Bart Erhman's basic objection to the traditional authorship of Matthew is the improbability that a Palestinian Jew could write literary Greek. This raises several issues:
i) For many Jews, Greek was their native tongue. Indeed, that was so widespread that it necessitated Greek translations of the OT like the LXX.
ii) "Palestinian Jew" is ambiguous. The fact that Matthew was living in Palestine at the time Jesus summoned him doesn't imply that Matthew was a native of Palestine. As the religious capital of Judaism, Jerusalem was a magnet for Diaspora Jews. There's no presumption that Matthew was born and raised in Palestine just because he happened to be there as an adult when Jesus summoned him.
A textbook example is St. Paul, a bilingual Diaspora Jew who took up residence in Jerusalem–as did his sister (Acts 23:16). Barnabas is another example of a Diaspora Jew living in Palestine (Acts 4:36).
iii) Likewise, Matthew's job as a minor gov't employee doesn't tell us much about his background, aside from the fact that he needed to be bilingual to communicate with Greek-speaking Roman officials (his employers) and Aramaic-speaking Jews.
Paul was a tent-maker. That gives you absolutely no indication regarding Paul's social class or education.
Unless you were an aristocrat, or you were born rich, you had to take what you could get to support yourself.
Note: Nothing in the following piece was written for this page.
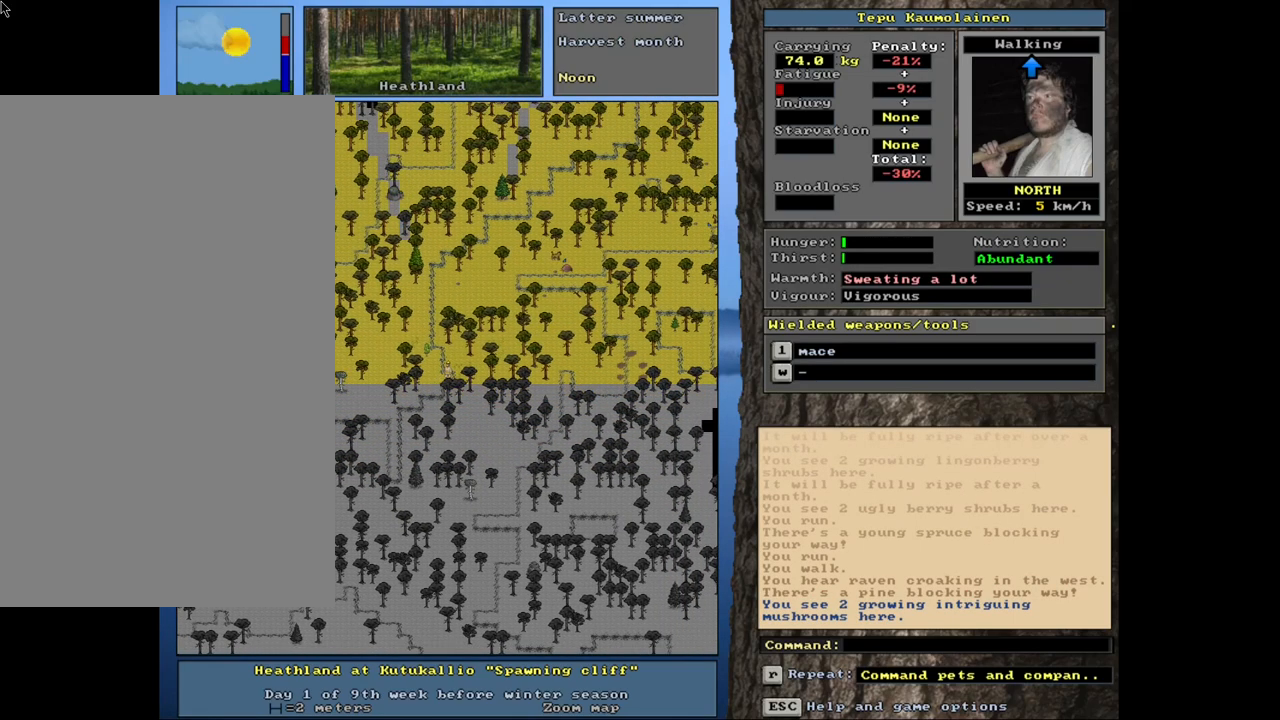
{"keys": ["ctrl_l"], "mouse": [], "events": [[150, "num9", "down"], [233, "num9", "up"], [350, "num9", "down"], [366, "num9", "up"]]}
iv) There are different levels of proficiency in a language. An ability to understand the spoken word. An ability to speak it. Read it. And/or write it.
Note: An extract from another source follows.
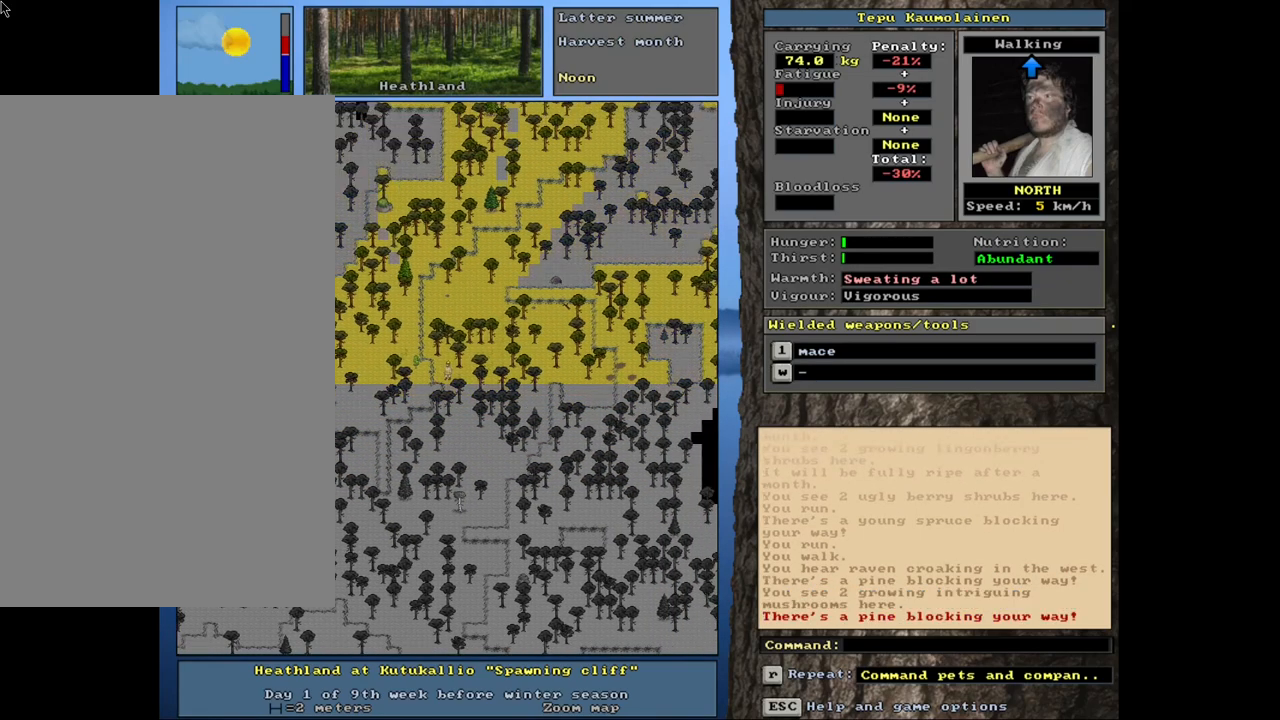
{"keys": ["ctrl_l", "num6"], "mouse": [], "events": [[433, "num6", "down"]]}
Suppose Matthew lacked the educational background to compose Greek. He could still dictate to a scribe.
Paul used scribes even though he had the educational background to do his own writing if he wanted to. The fact, moreover, that both Peter (1 Pet 5:12) and Paul used scribes tells you something about the availability of Christian scribes to assist early church leaders.